Note, that the original entities are now equipped with a 'cluster_id', assigning each of the entities to an entity cluster.

We see from the results, that different string representations of e.g. 'Donald Trump' have been clustered together. As you see, the 'cluster_id' of each cluster is the longest string within the entity cluster.

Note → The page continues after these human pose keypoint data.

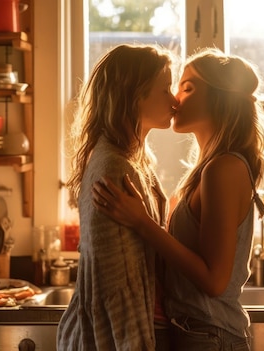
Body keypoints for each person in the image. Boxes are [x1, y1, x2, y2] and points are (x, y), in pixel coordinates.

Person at [93, 48, 264, 350]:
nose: (176, 99)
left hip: (210, 335)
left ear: (219, 99)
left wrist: (142, 223)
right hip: (194, 331)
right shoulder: (206, 169)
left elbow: (214, 281)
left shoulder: (224, 168)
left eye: (187, 88)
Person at [56, 44, 178, 351]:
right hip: (132, 337)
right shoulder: (114, 168)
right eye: (165, 90)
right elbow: (116, 280)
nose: (175, 101)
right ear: (134, 96)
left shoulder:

In this case we applied a `partial_token_set_ratio` and a cutoff threshold value of 75 on the pairwise fuzzy ratios. Depending on your use case, you should choose an appropriate scorer from `rapidfuzz.fuzz` and 'fine-tune' the cutoff threshold value on your own data.

### Step 3: Rank Clusters
A naïve approach for computing the 'prominence' of the different string clusters is to just count the number of nodes/strings in each cluster. This is the default behaviour of `compute_prominence()`.

In [37]:
compute_prominence(clusters,
                   to_dataframe=True,
                   merge_output=True)

Unnamed: 0,word,entity_group,score,start,end,cluster_id,prominence_score,prominence_rank
0,Donald Trump,PER,0.707755,26,59,Donald Trump,5.0,1
1,Donald Trump,PER,0.203877,20,66,Donald Trump,5.0,1
2,J. biden,PER,0.056004,49,32,joe biden,4.0,2
3,joe biden,PER,0.294578,8,83,joe biden,4.0,2
4,Biden,PER,0.579199,3,81,joe biden,4.0,2
5,Bide,PER,0.354262,83,74,joe biden,4.0,2
6,mark esper,PER,0.126862,91,70,mark esper,1.0,4
7,Christopher c . miller,PER,0.720742,50,51,Christopher c . miller,2.0,3
8,jim mattis,PER,0.182735,31,61,jim mattis,1.0,4
9,Nancy Pelosi,PER,0.177108,91,84,Nancy Pelosi,1.0,4


In this case, the 'prominence score' of the 'Donald Trump' entity cluster is 5, because Donald Trump is mentioned 5 times in different variations. This is the highest frequency among the clustered and therefore the 'Donald Trump' cluster is scored as the most prominent cluster.

The clusters are ranked by their prominence scores in the 'prominence rank' column.